The program goal is to reduce, through accurate assessment and effective treatment, the number of admissions for restabilization or evaluation.
We offer nursing care 24 hours a day, fulltime psychiatric services, psychology consultations, activity therapy, vocational rehabilitation evaluation and intensive case management.
To Find Out More
For more information, please call
Dr. Tracey Gunter-Justice
To refer for admission, please call
Who We Serve
The Dual Diagnosis Program serves people who:
meet the diagnostic criteria for an Axis I disorder, even if substance abuse or dependence were not involved.
require medication to control their psychiatric symptoms (i.e., if medications were stopped, symptoms would reemerge or worsen, even in the face of sobriety);
have an Axis I disorder characterized by chronic psychotic symptoms and /or a severe mood disturbance (Other server and persistent symptoms can be considered on a case-by-case basis);
display residual effects of psychiatric disorders that impair social functioning, even when the psychiatric symptoms are in remission;
can benefit from group treatment for substance abuse or dependence;
are not acutely psychotic, suicidal, homicidal or physically aggressive. (The program focuses on alcohol and drug treatment in the mentally ill and teaches coping skills, social skills and medications strategies to help maintain remissions of both disorders.)
The Dual Diagnosis Program treats both the mental illness and the addiction in patients who have been stabilized and can function within the program's group therapy model.
The program provides intensive case management, psychological evaluation and medical management.
The alcohol and other drug component offers treatment groups with an instructive, rather than confrontational, tone.
Patients prepare for 12-step work and learn to introduce themselves at a meeting and to ask someone to be a sponsor.
The program provides basic social skills training, with an emphasis on basic living and pre-employment skills.
The Department of Vocational Rehabilitation assesses patients in the program and refers them to local resources.
Program staff use activity therapy to teach leisure skills and time management.
For the program to be maximally effective, patients should be prepared to remain in treatment 45-60 days.
If the patient does not require detoxification, and his or her symptoms are under control, an average length of a stay could be approximately 30 days.
Shorter lengths of stay may be indicated if the patient is not participating, failing to make progress, regressing or has behavior that endangers self or others.
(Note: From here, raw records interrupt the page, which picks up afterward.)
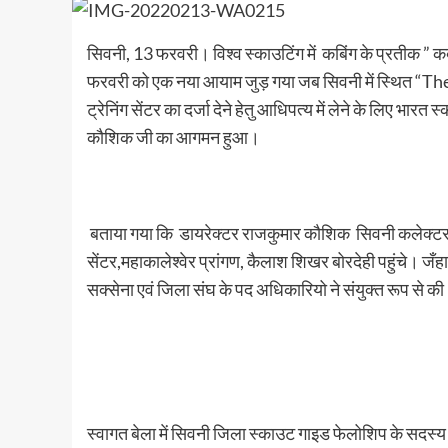
सिवनी, 13 फरवरी। विश्व स्काउटिंग में कबिंग के प्रतीक ” कब
फरवरी को एक नया आयाम जुड़ गया जब सिवनी में स्थित “
ट्रेनिंग सेंटर का दर्जा देने हेतु आधिपत्य में लेने के लिए भार
कौशिक जी का आगमन हुआ।
बताया गया कि डायरेक्टर राजकुमार कौशिक सिवनी कलेक्टर 
सेंटर,महाकालेश्वेर प्रांगण, कैलाश शिखर बोरदेही पहुंचे। 
सक्सेना एवं जिला संघ के पद अधिकारियो ने संयुक्त रूप स
स्वागत बेला में सिवनी जिला स्काउट गाइड फेलोशिप के सदस्य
Stays focused on relapse prevention may also be brief.
Prior to a patient's discharge, we make follow-up plans with the agency to which they are being referred for outpatient treatment.
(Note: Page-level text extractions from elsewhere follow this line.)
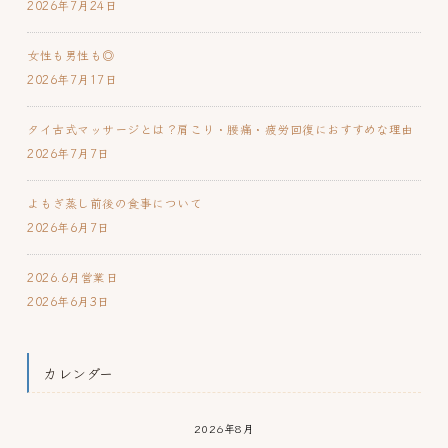
2026年7月24日
女性も男性も◎
2026年7月17日
タイ古式マッサージとは？肩こり・腰痛・疲労回復におすすめな理由
2026年7月7日
よもぎ蒸し前後の食事について
2026年6月7日
2026.6月営業日
2026年6月3日
カレンダー
2026年8月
Voluntary Admissions can be initiated by any interested person. The Morris Village screening team reviews voluntary admission applications and considers dual diagnosis services if the papers document a dual disorder.
To initiate this process, obtain the voluntary admission papers (DMH Form #M-340), complete them, fax to (803) 935-7329 and mail the original papers to Morris Village.
Judicial Admissions (DMH Form #M-170) are initiated in the community for someone who is a chronic risk, but does not meet criteria for emergency admission.
Reports by a designated examiner and a hearing are held in the community, with placement in an inpatient treatment program occurring after the hearing.
When the judgment and order (DMH Form #M-175) has been signed, forward it to Morris Village by fax at (803) 935-7329,then mail the original.
Emergency Admissions can occur when individuals are thought to pose a risk of harm to themselves or others if not immediately hospitalized.
While the emergency admission process gets the patient into Morris Village immediately, a bed may not be available in the Dual Diagnosis Program.
We make every attempt to accommodate referrals from within the facility, but the patient may be discharged after being stabilized with regard to acute crisis and asked to return for dual services as a scheduled admissions.